# My Rare Local Slug Plate Milks



## waskey (Jun 28, 2010)

I decided to finally get pictures of my Ellicott City, Maryland slugplate milk bottles. All Ellicott City milks are scarce and there aren't any worth less than $25. There are plenty more out there from my local town but I just can't get some of them considering how rare they are; several of the Ellicott City milks ive seen are only known from about 1 or 2 examples. My favorite local milk to collect is the Rockland Dairy bottles considering the dairy was right next to where my neighborhood is now. Here is the first one; its a 1931 quart with no neck design. I picked this one up for $35 on ebay last year.


----------



## waskey (Jun 28, 2010)

Next is a 1932 pint Rockland bottle with some interior staining. It has no neck design except for a large dot on the front of the neck. There are over 10 variations of the Rockland bottle that ive seen and all of them are rare too. I picked this example up for $35 at the Baltimore bottle show this year.


----------



## waskey (Jun 28, 2010)

Here is a nice 1930 pint example with no neck design and also notice on this one that it doesn't say "registered" on the heel like the previous one; everything else is the same.
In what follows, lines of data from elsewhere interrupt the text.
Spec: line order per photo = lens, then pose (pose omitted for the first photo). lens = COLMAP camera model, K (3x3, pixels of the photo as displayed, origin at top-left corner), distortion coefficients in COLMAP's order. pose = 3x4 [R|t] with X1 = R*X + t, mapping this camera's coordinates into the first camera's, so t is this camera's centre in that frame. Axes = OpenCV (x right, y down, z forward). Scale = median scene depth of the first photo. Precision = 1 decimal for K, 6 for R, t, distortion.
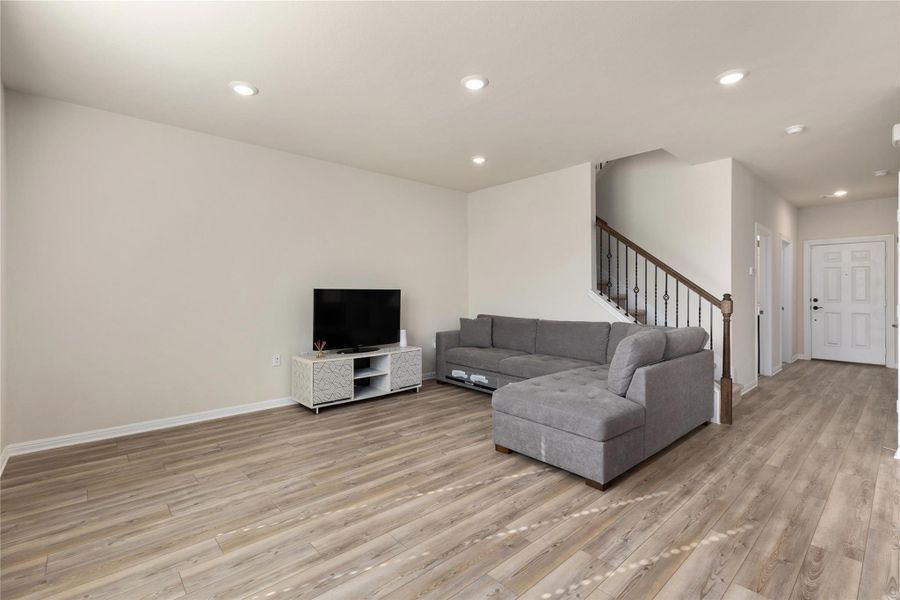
lens RADIAL K [[410.3, 0, 452.5], [0, 410.3, 292.1], [0, 0, 1]] dist [0.001812, 0.001079]
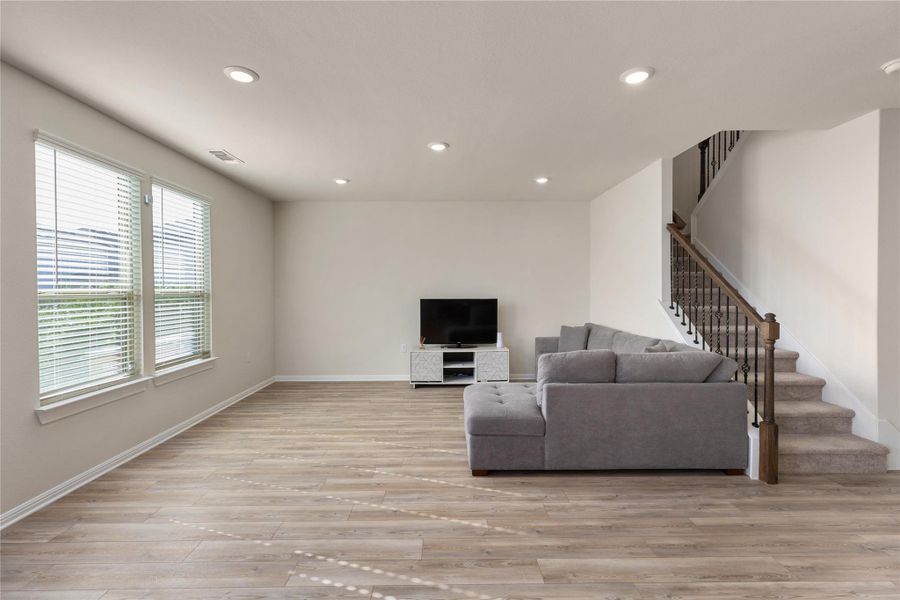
lens RADIAL K [[410.3, 0, 452.5], [0, 410.3, 292.1], [0, 0, 1]] dist [0.001812, 0.001079]
pose [[0.750846, -0.000494, -0.660478, 1.029931], [0.004772, 0.999978, 0.004677, -0.057983], [0.660460, -0.006663, 0.750831, 0.050326]]
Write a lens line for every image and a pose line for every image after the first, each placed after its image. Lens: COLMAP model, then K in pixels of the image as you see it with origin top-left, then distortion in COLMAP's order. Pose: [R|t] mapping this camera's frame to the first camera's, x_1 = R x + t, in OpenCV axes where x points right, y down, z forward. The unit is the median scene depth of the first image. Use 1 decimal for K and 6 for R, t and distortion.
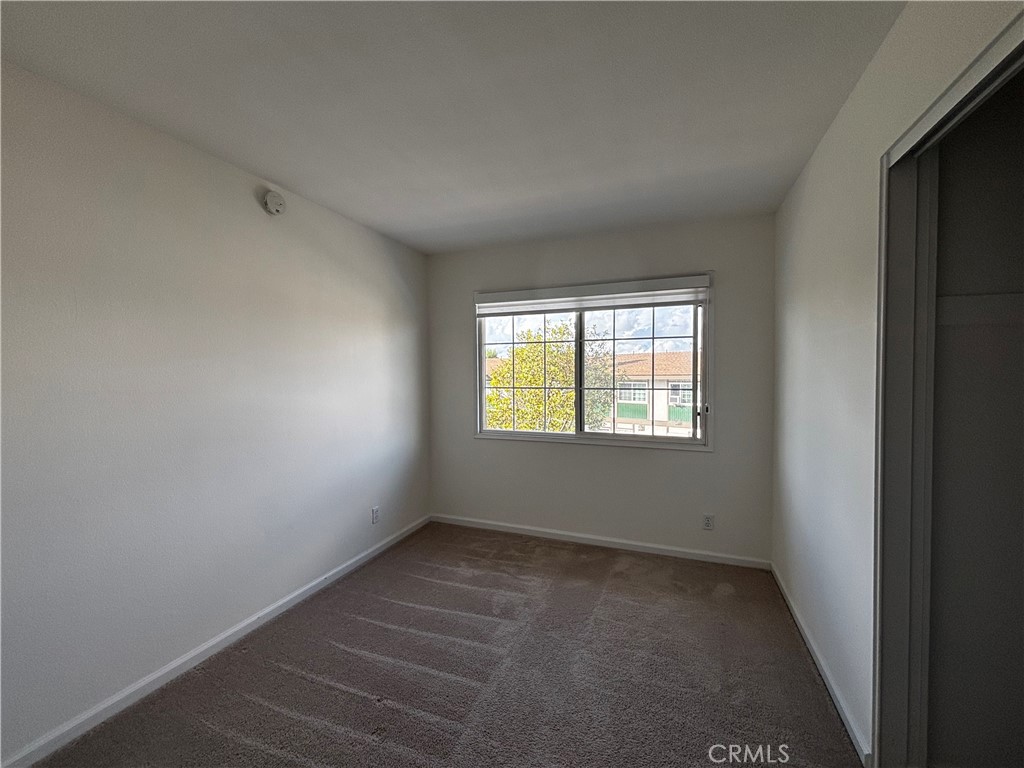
lens RADIAL K [[421.7, 0, 512.0], [0, 421.7, 384.0], [0, 0, 1]] dist [0.001247, 0.000325]
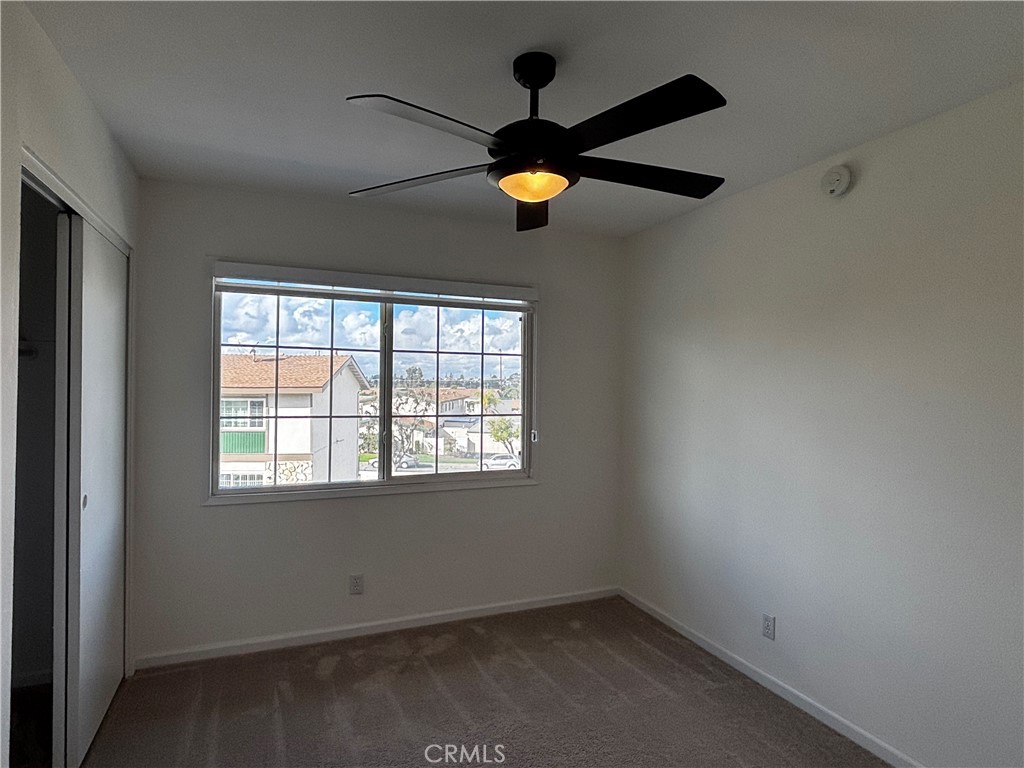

I assume that they decided to add registered sometime in 1931 since the quart has registered on it. I dug this one up in a local dump site this spring.


----------



## waskey (Jun 28, 2010)

Here is my favorite its a 1933 pint example with a neat dot design around the neck. This was the first Rockland I found and that is why it's my favorite. I found this one sticking out of the wall of a small ditch full of old milk bottles; it was the only intact local milk in the ditch; the rest were mostly Fairfield Western Maryland quarts. Here is the pic.


----------



## waskey (Jun 28, 2010)

I really like this one too. Its a 1936 pint with a bircage(verical line) design covering the whole bottle. Also notice that the name is C.E. Hobson rather than Chas. E. Hobson. The milk bottles with this name were only made by the Thatcher Glass. Co. and also they were only made in 1934 and 1936; there is another C.E. Hobson variation which is just a plain no design pint. Joey Haman(the ham man) on the forum owns it and maybe he will post a pic when he returns from basketball camp. My dad purchased this one as a birthday present for me from the Baltimore show this spring.


----------



## waskey (Jun 28, 2010)

I havent had any luck digging the Newton Farm Dairy Quarts and so far Joey on the forum has dug 4 and traded 2 of them to me. Here is a 1942 quart example with a neat hobnail design on the neck of it. He dug this one last year in a local dump and traded it to me for some nice baltimore stuff.


----------



## waskey (Jun 28, 2010)

Here is another Newton Farm Dairy example. Its a 1933 quart that Joey dug in Woodlawn, Md.


----------



## waskey (Jun 28, 2010)

Here is a nice little half pint Newton Farm Dairy bottle I dug in a local dump a couple years ago. Also notice it doesn't have the hobnail design on it like most from this dairy; there is also a half pint with the hobnail neck that im looking for. This is a 1940 example.


----------



## epackage (Jun 28, 2010)

Love the dimpled neck on the Newton Henry.....


----------



## waskey (Jun 28, 2010)

Once again Joey dug this broken one and gave it to me since he doesn't care much for damaged bottles. This one the rarest Ellicott City milk out there; this is the only known example as of now and this dairy is NOT on the list of all known Maryland milk bottles. Its such a shame this bottle is damaged; it would be quite a high $$$ bottle if not damaged. Its a 1925 Pint Upton Farm Dairy example.


----------



## waskey (Jun 28, 2010)

Next is this neat 1929 Hardman's Chocolate Milk bottle. E.M. Hardman was the proprietor and he also sold regular milk in a different style bottle but strangely this chocolate milk type is more common than the regular ones. It has a nice vertical line design on the neck.


----------



## waskey (Jun 28, 2010)

Here is the last one. I got this 1941 Hardman Chocolate Milk on ebay a couple months ago for only $9.99. This one has a slightly different design on the neck than the other one in the previous pic.


----------



## waskey (Jun 28, 2010)

Thanks for looking Jim. I think that design is pretty neat too; they were the only local dairy that used that design probably so their bottles wouldn't get confused with any of the other dairies and get sent back to the wrong place.


----------



## Jim (Jun 28, 2010)

Nice milk bottles, Henry. It is fun to collect the variants from dairies that had different bottle styles. We have some cool neck designs here, too. Here is my favorite, a C.D. Yetter Cloverleaf Dairy from Lewistown. This bottle is from 1930, and is the only one from my county that used the chain link neck.  ~Jim


----------



## waskey (Jun 30, 2010)

Thanks for looking Jim, thats a nice looking milk bottle there,  there was only one dairy farm that I know of in Ellicott City that used the chain link design. Most of the local milks here either used vertical lines or had no design on the neck.


----------